Chemical and Biomolecular Engineering Department, University of California, Los Angeles , Los Angeles, California 90095-1592, United States.
ACS Chem Neurosci. 2018 Feb 21;9(2):241-251. doi: 10.1021/acschemneuro.7b00262. Epub 2017 Nov 10.

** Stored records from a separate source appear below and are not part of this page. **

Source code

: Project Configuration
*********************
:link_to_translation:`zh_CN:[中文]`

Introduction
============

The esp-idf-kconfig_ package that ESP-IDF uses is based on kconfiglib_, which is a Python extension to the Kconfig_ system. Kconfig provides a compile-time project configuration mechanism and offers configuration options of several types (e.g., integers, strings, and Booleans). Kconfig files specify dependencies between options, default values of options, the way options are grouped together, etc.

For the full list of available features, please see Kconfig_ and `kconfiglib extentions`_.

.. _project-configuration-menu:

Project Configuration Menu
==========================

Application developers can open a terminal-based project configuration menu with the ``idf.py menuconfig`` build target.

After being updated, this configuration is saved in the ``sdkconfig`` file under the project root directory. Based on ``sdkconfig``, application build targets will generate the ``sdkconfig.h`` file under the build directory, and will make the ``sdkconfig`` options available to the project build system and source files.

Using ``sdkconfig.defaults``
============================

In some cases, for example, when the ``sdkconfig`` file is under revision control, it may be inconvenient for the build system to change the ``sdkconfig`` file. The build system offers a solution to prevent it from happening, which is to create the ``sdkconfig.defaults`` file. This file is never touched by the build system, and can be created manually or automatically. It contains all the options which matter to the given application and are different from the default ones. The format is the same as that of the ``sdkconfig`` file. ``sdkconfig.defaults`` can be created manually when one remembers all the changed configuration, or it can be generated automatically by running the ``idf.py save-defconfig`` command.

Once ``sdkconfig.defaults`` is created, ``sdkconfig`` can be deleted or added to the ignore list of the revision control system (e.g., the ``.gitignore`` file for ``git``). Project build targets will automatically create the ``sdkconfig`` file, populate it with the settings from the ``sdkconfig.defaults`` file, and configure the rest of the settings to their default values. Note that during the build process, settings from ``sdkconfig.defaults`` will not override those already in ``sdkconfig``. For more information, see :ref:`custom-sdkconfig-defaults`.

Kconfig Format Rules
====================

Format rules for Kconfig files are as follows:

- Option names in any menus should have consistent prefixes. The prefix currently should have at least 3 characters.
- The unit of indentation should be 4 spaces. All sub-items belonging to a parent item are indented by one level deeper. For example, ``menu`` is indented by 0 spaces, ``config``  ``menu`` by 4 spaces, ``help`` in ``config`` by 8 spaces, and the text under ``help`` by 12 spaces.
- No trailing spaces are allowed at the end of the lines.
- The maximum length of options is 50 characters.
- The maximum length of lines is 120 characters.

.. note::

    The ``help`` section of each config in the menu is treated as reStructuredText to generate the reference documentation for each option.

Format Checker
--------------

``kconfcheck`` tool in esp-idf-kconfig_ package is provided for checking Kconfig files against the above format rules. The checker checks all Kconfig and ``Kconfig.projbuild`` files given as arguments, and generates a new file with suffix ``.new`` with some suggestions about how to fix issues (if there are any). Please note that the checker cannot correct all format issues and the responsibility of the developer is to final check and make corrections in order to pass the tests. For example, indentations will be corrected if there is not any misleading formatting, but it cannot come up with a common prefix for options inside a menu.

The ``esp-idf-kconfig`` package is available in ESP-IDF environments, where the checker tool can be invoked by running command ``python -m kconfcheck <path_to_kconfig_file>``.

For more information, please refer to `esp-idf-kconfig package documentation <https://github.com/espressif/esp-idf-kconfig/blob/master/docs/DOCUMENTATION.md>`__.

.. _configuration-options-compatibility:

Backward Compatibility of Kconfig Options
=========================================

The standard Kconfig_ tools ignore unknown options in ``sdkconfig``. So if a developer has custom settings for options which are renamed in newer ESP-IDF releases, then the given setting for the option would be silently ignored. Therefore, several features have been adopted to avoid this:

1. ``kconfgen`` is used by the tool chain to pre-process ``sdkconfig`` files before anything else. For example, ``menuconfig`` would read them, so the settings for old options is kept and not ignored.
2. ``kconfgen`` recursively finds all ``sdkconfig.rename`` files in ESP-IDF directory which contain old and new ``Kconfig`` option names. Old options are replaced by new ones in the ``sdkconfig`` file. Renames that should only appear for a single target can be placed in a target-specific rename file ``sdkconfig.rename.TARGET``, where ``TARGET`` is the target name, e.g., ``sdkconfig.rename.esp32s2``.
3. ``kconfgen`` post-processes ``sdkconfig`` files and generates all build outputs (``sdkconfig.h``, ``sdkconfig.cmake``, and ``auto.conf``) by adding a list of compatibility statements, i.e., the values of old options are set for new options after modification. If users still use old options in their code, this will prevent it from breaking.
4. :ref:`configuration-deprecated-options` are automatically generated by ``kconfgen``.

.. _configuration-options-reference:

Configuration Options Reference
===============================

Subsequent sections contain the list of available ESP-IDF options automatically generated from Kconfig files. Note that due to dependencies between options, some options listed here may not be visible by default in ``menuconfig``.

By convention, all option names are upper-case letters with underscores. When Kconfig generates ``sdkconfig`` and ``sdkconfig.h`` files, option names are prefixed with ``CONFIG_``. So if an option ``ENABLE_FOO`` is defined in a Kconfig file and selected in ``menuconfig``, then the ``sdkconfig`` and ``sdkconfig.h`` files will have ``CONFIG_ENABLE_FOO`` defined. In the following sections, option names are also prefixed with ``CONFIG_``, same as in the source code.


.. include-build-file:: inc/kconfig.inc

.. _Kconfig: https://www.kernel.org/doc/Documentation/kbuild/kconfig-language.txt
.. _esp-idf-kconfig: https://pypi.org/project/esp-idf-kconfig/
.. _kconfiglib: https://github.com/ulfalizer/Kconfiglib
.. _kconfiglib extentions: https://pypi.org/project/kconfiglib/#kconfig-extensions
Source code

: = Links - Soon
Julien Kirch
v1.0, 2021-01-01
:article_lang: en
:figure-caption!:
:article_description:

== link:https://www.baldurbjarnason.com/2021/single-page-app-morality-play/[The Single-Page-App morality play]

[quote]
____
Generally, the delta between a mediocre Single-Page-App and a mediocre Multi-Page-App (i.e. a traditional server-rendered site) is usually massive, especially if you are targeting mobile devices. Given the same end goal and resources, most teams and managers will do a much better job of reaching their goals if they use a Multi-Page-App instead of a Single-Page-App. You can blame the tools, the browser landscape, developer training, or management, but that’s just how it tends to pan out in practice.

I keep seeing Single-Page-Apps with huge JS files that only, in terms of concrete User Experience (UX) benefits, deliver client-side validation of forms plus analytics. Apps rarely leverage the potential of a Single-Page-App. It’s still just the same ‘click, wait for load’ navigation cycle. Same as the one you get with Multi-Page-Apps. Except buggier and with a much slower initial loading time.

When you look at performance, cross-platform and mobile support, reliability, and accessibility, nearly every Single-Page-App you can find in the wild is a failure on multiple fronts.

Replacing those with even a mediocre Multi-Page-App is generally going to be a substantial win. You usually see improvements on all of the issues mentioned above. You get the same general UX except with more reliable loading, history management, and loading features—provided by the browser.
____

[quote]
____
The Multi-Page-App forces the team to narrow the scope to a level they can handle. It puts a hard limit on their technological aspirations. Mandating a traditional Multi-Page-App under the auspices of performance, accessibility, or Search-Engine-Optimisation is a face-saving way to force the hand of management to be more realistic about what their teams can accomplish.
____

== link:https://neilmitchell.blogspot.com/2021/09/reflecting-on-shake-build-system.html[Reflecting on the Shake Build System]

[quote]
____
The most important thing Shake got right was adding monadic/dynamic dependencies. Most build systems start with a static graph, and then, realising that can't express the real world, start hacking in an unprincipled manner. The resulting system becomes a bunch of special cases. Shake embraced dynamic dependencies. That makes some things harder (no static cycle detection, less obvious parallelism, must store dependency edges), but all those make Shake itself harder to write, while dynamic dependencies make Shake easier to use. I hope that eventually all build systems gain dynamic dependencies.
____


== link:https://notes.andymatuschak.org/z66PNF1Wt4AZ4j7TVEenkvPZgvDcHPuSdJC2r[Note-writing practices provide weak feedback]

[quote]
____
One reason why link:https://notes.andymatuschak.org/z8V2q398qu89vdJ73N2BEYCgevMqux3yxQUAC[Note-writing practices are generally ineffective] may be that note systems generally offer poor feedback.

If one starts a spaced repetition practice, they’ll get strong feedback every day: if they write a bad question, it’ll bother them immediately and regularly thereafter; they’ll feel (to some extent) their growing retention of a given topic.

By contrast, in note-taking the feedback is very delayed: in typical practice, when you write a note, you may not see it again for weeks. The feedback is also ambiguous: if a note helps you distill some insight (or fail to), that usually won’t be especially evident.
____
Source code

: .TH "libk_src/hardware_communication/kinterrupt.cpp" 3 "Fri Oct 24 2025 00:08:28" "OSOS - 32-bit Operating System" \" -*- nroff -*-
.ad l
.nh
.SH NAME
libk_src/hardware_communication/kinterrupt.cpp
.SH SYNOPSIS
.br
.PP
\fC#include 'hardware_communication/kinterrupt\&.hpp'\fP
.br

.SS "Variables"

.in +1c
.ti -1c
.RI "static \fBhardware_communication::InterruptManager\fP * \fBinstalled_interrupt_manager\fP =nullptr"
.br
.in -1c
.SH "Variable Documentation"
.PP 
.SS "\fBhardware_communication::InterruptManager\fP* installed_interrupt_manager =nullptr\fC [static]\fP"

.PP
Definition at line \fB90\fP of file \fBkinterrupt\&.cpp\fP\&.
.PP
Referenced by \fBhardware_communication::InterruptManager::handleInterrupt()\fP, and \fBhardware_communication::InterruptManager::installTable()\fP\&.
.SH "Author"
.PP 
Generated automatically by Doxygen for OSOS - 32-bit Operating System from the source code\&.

Simulations conducted with a detailed model of glutamate biosensor performance describe the observed sensor performance well, illustrate the limits of sensor performance, and suggest a path toward sensor optimization. Glutamate is the most important excitatory neurotransmitter in the brain, and electroenzymatic sensors have emerged as a useful tool for the monitoring of glutamate signaling in vivo. However, the utility of these sensors currently is limited by their sensitivity and response time. A mathematical model of a typical glutamate biosensor consisting of a Pt electrode coated with a permselective polymer film and a top layer of cross-linked glutamate oxidase has been constructed in terms of differential material balances on glutamate, HO, and O in one spatial dimension. Simulations suggest that reducing thicknesses of the permselective polymer and enzyme layers can increase sensitivity ∼6-fold and reduce response time ∼7-fold, and thereby improve resolution of transient glutamate signals. At currently employed enzyme layer thicknesses, both intrinsic enzyme kinetics and enzyme deactivation likely are masked by mass transfer. However, O-dependence studies show essentially no reduction in signal at the lowest anticipated O concentrations for expected glutamate concentrations in the brain and that O transport limitations in vitro are anticipated only at glutamate concentrations in the mM range. Finally, the limitations of current biosensors in monitoring glutamate transients is simulated and used to illustrate the need for optimized biosensors to report glutamate signaling accurately on a subsecond time scale. This work demonstrates how a detailed model can be used to guide optimization of electroenzymatic sensors similar to that for glutamate and to ensure appropriate interpretation of data gathered using such biosensors.
利用谷氨酸生物传感器性能的详细模型进行的模拟很好地描述了观察到的传感器性能,说明了传感器性能的限制,并提出了一种传感器优化的途径。谷氨酸是大脑中最重要的兴奋性神经递质,电酶传感器已成为监测体内谷氨酸信号的有用工具。然而,这些传感器的实用性目前受到其灵敏度和响应时间的限制。根据在一个空间维度上的谷氨酸、HO 和 O 的差分物质平衡,构建了一个由涂有选择性聚合物膜和交联谷氨酸氧化酶顶层的 Pt 电极组成的典型谷氨酸生物传感器的数学模型。模拟表明,减小选择性聚合物和酶层的厚度可以将灵敏度提高约 6 倍,并将响应时间缩短约 7 倍,从而提高瞬态谷氨酸信号的分辨率。在目前使用的酶层厚度下,内在酶动力学和酶失活都可能被传质所掩盖。然而,O 依赖性研究表明,在预期大脑中谷氨酸浓度下预期的最低 O 浓度下,信号几乎没有减少,并且体外 O 传输限制仅预计在 mM 范围内的谷氨酸浓度下出现。最后,模拟了当前生物传感器在监测谷氨酸瞬变方面的局限性,并说明了需要优化的生物传感器来准确报告亚秒级时间范围内的谷氨酸信号。这项工作展示了如何使用详细模型来指导类似于谷氨酸的电酶传感器的优化,并确保对使用此类生物传感器收集的数据进行适当的解释。